Sinema ve Edebiyat Ayrı Disiplinlerdir

26 Eylül 2023

DENİZ KOÇAK

“Sinemanın ve edebiyatın ayrı sanat disiplinleri olduğunu unutmamak ve her iki dalı da kendi perspektifinde ayrı ayrı değerlendirmek gerekir.”

Günümüzde kitap okuma eylemi gelişen teknolojiyle beraber yerini yeni okuma şekillerine bırakacak gibi görünüyor. Klasik kitapların inceltilmiş özet baskıları, sesli kitaplar ve kitapların sinemaya uyarlanmasıyla beraber kitap okuma alışkanlıklarımızda değişiklikler meydana geliyor.
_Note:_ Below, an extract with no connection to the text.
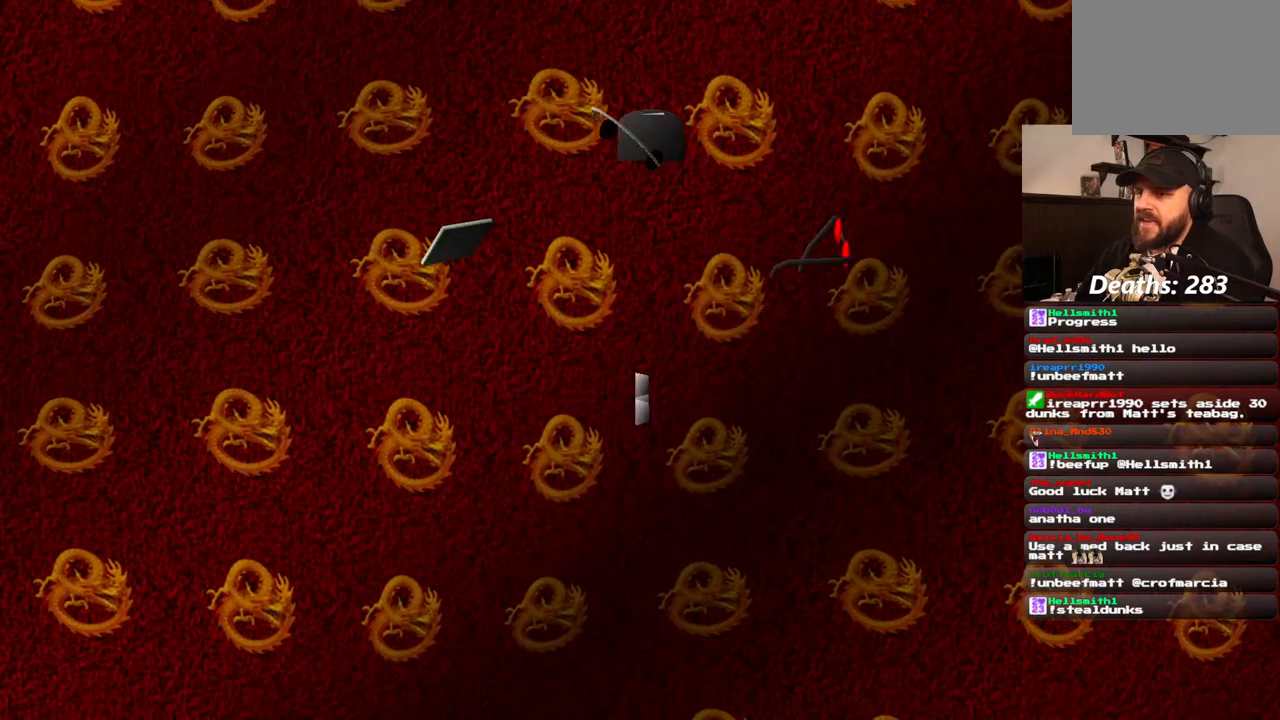
{"buttons": [], "left_stick": "center", "right_stick": "center", "events": []}
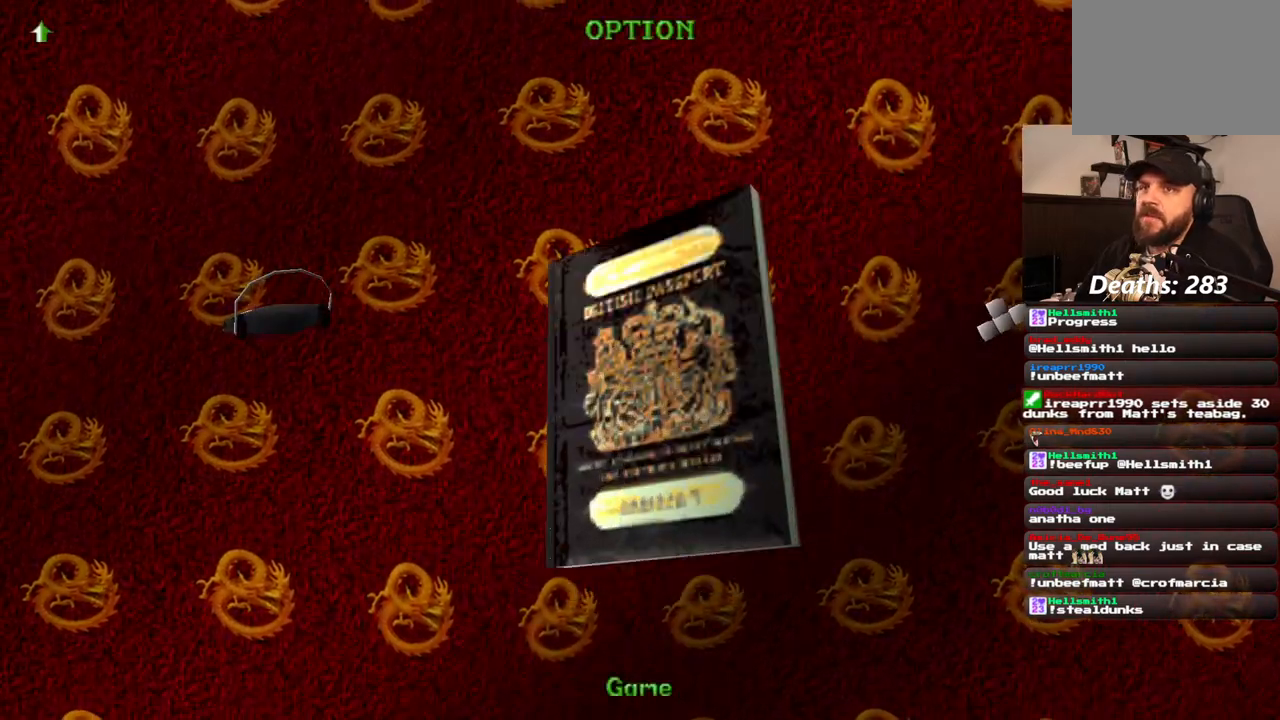
{"buttons": [], "left_stick": "center", "right_stick": "center", "events": []}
21. yüzyıl sineması, görsel efektler ve yeni kurgu teknikleriyle izleyiciye daha kısa sürede tüketim sağladığından hız çağına en uygun araç olma yolunda ilerliyor. Sinema ve edebiyat sık sık birlikte çalışıyor, bazen de çatışıyor. Bazı çevrelerce uyarlamada aslına uyulmamasından dolayı eserin özünü yitirdiği savunuluyor. Bazı çevrelerce sinemaya uyarlanan eserin tanınmış iyi oyuncular, etkileyici müzikler, görsel olarak güçlü mekanlar, gelişmiş kameralar ve iyi bir kurgu ile daha güçlü bir etkiye sahip olduğu düşünülüyor. 

Sinema sektörü açısından bakıldığında sinemanın anlatacak hikayelere ihtiyaç duyması, edebiyatın da hikayelerini okuyucuya ulaştırmak istemesi sinema-edebiyat ilişkisini doğurmuştur. 

Uyarlama filmlerde sayfalarca yazılan bir eseri senaryolaştırıp filme ayrılan 1-1,5 saat gibi kısa sürede ve en etkili anlatımla göstermek gerektiği için çoğu zaman yazılı metin en önemli noktalarından kesilip yeni bir eser oluşturuluyor.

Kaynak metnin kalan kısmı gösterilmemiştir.